#### ABOUT THIS EXERCISE
Restate word for word the lines of the listing below, from its first line through the line with "Since learning about", without the pictures.

#### LISTED RECORDS

==========

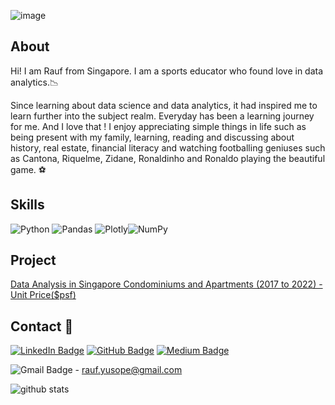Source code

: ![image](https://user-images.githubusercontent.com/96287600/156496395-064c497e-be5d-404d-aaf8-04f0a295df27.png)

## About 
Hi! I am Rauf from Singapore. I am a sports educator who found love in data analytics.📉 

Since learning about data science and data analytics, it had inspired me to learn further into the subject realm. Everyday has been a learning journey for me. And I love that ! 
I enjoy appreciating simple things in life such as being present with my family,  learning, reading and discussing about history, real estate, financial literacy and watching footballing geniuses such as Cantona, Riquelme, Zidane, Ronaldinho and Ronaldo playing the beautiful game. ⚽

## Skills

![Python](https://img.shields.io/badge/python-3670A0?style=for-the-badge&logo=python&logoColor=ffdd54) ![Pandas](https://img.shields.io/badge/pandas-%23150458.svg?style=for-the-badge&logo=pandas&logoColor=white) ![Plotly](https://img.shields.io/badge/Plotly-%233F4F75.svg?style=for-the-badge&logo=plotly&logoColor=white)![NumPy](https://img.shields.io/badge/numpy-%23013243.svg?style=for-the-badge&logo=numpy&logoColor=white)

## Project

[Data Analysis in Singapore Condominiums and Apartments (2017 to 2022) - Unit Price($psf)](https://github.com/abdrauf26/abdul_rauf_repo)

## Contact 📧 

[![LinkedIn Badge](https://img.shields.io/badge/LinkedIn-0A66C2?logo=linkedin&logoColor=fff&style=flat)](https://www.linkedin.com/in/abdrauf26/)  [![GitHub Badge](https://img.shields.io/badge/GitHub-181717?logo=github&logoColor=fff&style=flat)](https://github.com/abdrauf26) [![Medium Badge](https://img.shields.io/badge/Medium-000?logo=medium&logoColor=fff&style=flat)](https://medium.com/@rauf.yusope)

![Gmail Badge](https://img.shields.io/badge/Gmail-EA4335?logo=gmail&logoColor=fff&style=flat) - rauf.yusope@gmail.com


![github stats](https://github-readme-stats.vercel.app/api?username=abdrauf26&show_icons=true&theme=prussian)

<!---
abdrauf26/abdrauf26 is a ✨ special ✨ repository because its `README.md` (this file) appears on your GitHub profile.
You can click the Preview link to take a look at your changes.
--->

==========

#### COMPLETED EXERCISE
Source code

: ![image](https://user-images.githubusercontent.com/96287600/156496395-064c497e-be5d-404d-aaf8-04f0a295df27.png)

## About 
Hi! I am Rauf from Singapore. I am a sports educator who found love in data analytics.📉 

Since learning about data science and data analytics, it had inspired me to learn further into the subject realm. Everyday has been a learning journey for me. And I love that ! 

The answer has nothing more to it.